If the acute togetherness of the pandemic can bring families together, it follows that the growing presence of dads in the domestic sphere will have a similar impact over time. The Pew data shows no sign that the trend is slowing; the share of stay-at-home dads has been consistently trending upwards for decades now. (Occasional spikes in the data tend to represent recessions, which send many parents home from work involuntarily, irrespective of gender.)
A Long Way To Go
Much more work needs to be done to create the conditions for real gender parity in domestic labor, caregiving, and homemaking in the United States. Remote work may be an important factor in creating this progress. Despite the significant setbacks women faced during the pandemic, the sharp pivot towards flexible and remote work had strong measurable impacts on the household division of labor.
A Canadian study of heterosexual partnered parents found that men increased their household work across four out of five categories of household tasks like laundry and shopping during the pandemic. They were also more likely to take on childcare logistics. The study found that men were most likely to make major contributions to these domestic tasks if two conditions were met: 1) the men worked from home or were unemployed, 2) the household was supported by dual earners or by a female single earner.

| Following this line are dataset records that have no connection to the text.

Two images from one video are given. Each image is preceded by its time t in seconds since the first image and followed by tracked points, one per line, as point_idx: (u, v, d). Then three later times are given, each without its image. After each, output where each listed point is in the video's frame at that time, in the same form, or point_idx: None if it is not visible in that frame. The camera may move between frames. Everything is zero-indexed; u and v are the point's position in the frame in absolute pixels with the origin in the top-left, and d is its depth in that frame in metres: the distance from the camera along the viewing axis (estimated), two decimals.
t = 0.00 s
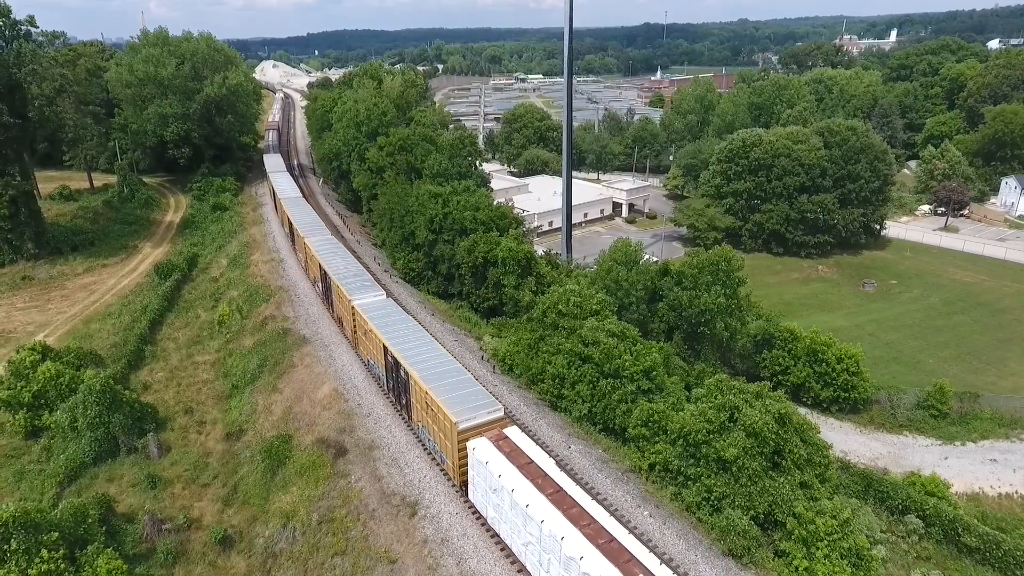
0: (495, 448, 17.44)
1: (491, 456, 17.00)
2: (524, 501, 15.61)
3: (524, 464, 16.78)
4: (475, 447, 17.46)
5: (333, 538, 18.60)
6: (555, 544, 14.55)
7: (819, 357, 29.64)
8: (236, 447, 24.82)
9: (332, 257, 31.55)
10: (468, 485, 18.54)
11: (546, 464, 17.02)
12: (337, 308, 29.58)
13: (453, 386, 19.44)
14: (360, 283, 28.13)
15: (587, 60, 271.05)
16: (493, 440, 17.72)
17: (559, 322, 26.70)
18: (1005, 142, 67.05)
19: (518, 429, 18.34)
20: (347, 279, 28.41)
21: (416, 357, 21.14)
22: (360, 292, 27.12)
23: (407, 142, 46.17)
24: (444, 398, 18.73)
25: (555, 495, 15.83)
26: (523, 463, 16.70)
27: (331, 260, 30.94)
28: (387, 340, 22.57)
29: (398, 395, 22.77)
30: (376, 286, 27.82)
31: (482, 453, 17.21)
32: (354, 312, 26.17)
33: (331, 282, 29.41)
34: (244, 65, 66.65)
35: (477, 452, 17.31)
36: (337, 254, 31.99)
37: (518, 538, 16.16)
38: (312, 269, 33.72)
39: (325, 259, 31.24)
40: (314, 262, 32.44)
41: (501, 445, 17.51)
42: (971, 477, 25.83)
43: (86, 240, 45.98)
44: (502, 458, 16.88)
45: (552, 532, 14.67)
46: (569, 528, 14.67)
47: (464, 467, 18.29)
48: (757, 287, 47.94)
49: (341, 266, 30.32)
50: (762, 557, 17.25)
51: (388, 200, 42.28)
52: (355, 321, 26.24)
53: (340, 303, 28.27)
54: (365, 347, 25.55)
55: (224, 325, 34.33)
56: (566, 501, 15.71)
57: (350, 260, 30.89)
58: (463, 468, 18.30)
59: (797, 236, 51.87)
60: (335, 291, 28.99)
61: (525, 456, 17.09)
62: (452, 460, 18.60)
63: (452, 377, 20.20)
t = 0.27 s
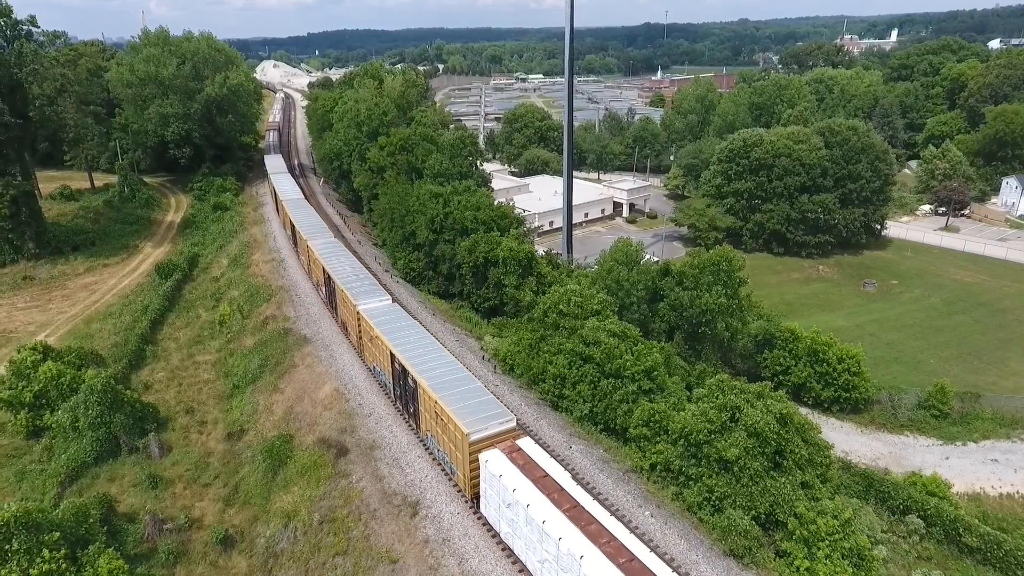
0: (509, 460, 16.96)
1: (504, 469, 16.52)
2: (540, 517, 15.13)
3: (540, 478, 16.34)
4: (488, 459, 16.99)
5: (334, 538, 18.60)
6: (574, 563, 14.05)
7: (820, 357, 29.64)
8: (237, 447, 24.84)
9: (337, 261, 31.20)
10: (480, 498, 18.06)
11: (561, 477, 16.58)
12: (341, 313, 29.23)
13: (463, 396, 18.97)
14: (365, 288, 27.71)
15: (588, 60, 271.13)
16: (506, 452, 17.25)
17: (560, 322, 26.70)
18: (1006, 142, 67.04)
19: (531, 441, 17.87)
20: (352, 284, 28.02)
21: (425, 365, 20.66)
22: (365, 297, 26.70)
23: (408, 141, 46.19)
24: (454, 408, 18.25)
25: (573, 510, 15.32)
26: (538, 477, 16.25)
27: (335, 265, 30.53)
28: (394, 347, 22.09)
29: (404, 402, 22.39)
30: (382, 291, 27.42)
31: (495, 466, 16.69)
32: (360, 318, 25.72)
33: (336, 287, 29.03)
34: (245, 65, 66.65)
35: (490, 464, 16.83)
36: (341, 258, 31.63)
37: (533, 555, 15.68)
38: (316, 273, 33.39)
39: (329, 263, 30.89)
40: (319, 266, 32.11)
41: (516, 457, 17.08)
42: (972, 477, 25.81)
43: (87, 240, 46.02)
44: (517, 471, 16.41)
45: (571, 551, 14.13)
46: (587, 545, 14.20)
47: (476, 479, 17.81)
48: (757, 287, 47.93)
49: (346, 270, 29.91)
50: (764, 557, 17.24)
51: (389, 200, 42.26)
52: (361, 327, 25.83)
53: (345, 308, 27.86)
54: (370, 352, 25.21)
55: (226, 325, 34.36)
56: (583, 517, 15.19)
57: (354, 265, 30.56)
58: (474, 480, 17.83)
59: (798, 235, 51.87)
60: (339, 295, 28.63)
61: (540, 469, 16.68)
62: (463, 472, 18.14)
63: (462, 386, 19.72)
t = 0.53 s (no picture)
0: (519, 474, 16.45)
1: (515, 484, 15.99)
2: (553, 535, 14.61)
3: (552, 492, 15.87)
4: (496, 472, 16.52)
5: (331, 539, 18.57)
6: None
7: (815, 356, 29.79)
8: (232, 448, 24.77)
9: (335, 265, 30.70)
10: (488, 513, 17.56)
11: (574, 491, 16.12)
12: (339, 317, 28.84)
13: (469, 406, 18.45)
14: (365, 293, 27.18)
15: (582, 60, 271.57)
16: (515, 465, 16.80)
17: (555, 321, 26.72)
18: (998, 141, 67.53)
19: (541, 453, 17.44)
20: (350, 289, 27.51)
21: (429, 374, 20.11)
22: (365, 303, 26.17)
23: (403, 142, 46.14)
24: (460, 419, 17.74)
25: (587, 527, 14.81)
26: (550, 491, 15.78)
27: (334, 269, 30.01)
28: (397, 355, 21.55)
29: (406, 410, 21.96)
30: (383, 296, 26.90)
31: (505, 480, 16.14)
32: (360, 324, 25.18)
33: (334, 292, 28.51)
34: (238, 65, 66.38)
35: (499, 477, 16.30)
36: (340, 262, 31.14)
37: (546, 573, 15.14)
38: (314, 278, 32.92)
39: (327, 267, 30.39)
40: (316, 270, 31.63)
41: (526, 472, 16.52)
42: (965, 475, 25.98)
43: (80, 241, 45.78)
44: (528, 487, 15.80)
45: (587, 571, 13.64)
46: (605, 564, 13.68)
47: (484, 493, 17.34)
48: (752, 286, 48.12)
49: (345, 275, 29.38)
50: (760, 555, 17.24)
51: (384, 200, 42.20)
52: (361, 334, 25.30)
53: (344, 313, 27.35)
54: (371, 358, 24.78)
55: (220, 326, 34.26)
56: (599, 534, 14.65)
57: (353, 269, 30.09)
58: (481, 493, 17.36)
59: (792, 235, 52.10)
60: (337, 300, 28.16)
61: (553, 484, 16.16)
62: (469, 485, 17.68)
63: (467, 396, 19.22)
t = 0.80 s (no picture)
0: (530, 487, 16.23)
1: (526, 499, 15.71)
2: (568, 552, 14.24)
3: (565, 507, 15.56)
4: (508, 487, 16.18)
5: (328, 540, 18.53)
6: None
7: (808, 354, 29.98)
8: (227, 451, 24.67)
9: (333, 271, 30.25)
10: (498, 528, 17.14)
11: (588, 507, 15.77)
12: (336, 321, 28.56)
13: (475, 418, 18.05)
14: (364, 299, 26.69)
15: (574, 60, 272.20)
16: (526, 479, 16.50)
17: (550, 321, 26.74)
18: (987, 140, 68.18)
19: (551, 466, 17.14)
20: (349, 295, 27.02)
21: (434, 385, 19.68)
22: (366, 310, 25.66)
23: (396, 142, 46.04)
24: (467, 431, 17.32)
25: (603, 543, 14.42)
26: (563, 506, 15.49)
27: (332, 275, 29.52)
28: (400, 365, 21.12)
29: (408, 418, 21.56)
30: (382, 302, 26.46)
31: (515, 496, 15.88)
32: (360, 331, 24.69)
33: (332, 298, 27.99)
34: (230, 65, 66.06)
35: (510, 493, 16.01)
36: (338, 267, 30.67)
37: None
38: (311, 283, 32.43)
39: (325, 273, 29.91)
40: (313, 275, 31.15)
41: (537, 485, 16.32)
42: (957, 471, 26.24)
43: (70, 243, 45.43)
44: (539, 502, 15.57)
45: None
46: None
47: (493, 507, 16.95)
48: (745, 285, 48.37)
49: (343, 281, 28.87)
50: (756, 553, 17.38)
51: (378, 200, 42.09)
52: (361, 342, 24.81)
53: (343, 320, 26.87)
54: (369, 364, 24.39)
55: (214, 328, 34.09)
56: (615, 551, 14.26)
57: (351, 274, 29.65)
58: (491, 507, 16.97)
59: (784, 234, 52.40)
60: (335, 305, 27.73)
61: (566, 498, 15.88)
62: (478, 498, 17.27)
63: (474, 406, 18.81)
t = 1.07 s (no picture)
0: (544, 503, 15.78)
1: (541, 515, 15.23)
2: (588, 571, 13.79)
3: (582, 524, 15.16)
4: (521, 502, 15.72)
5: (326, 542, 18.48)
6: None
7: (803, 353, 30.15)
8: (224, 453, 24.57)
9: (333, 276, 29.68)
10: (510, 543, 16.64)
11: (605, 524, 15.36)
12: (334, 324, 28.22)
13: (485, 429, 17.54)
14: (365, 305, 26.11)
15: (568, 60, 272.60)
16: (540, 494, 16.08)
17: (547, 321, 26.77)
18: (978, 139, 68.70)
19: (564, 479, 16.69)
20: (350, 301, 26.45)
21: (441, 395, 19.14)
22: (368, 315, 25.06)
23: (391, 142, 45.92)
24: (478, 444, 16.82)
25: (623, 562, 14.00)
26: (580, 522, 15.07)
27: (332, 280, 28.93)
28: (405, 374, 20.56)
29: (413, 428, 21.00)
30: (385, 308, 25.88)
31: (529, 511, 15.41)
32: (363, 338, 24.08)
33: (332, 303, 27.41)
34: (223, 65, 65.78)
35: (524, 508, 15.53)
36: (337, 272, 30.11)
37: None
38: (309, 288, 31.81)
39: (324, 278, 29.34)
40: (312, 280, 30.53)
41: (552, 500, 15.91)
42: (952, 468, 26.45)
43: (63, 244, 45.15)
44: (556, 518, 15.12)
45: None
46: None
47: (505, 522, 16.44)
48: (739, 284, 48.62)
49: (344, 286, 28.29)
50: (754, 552, 17.48)
51: (374, 200, 41.99)
52: (364, 349, 24.23)
53: (343, 326, 26.29)
54: (372, 372, 23.83)
55: (209, 329, 33.94)
56: (636, 569, 13.84)
57: (351, 280, 29.11)
58: (502, 522, 16.46)
59: (778, 233, 52.68)
60: (335, 311, 27.13)
61: (582, 515, 15.47)
62: (489, 513, 16.74)
63: (482, 417, 18.30)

In other words, when two working parents in a dual-income household both work from home all or part of the time, it creates the conditions for both partners to engage in day-to-day domestic labor. While the uptick in homemaker dads represents a major step forward in how some families think about gender roles and paid and unpaid labor, remote work may be a more promising and realistic path for partnered households where neither party wants to be a full-time homemaker or where the household can’t afford to live on a single income.
As some companies walk back remote work, many parents will continue to resist. After all, families now know what happens when dads step more fully into homemaking roles, full-time or otherwise: household relationships get stronger, invisible work becomes more visible, and the division of labor grows more equitable. That’s all significant progress towards a more balanced future for families. Why would anyone want to turn back the clock?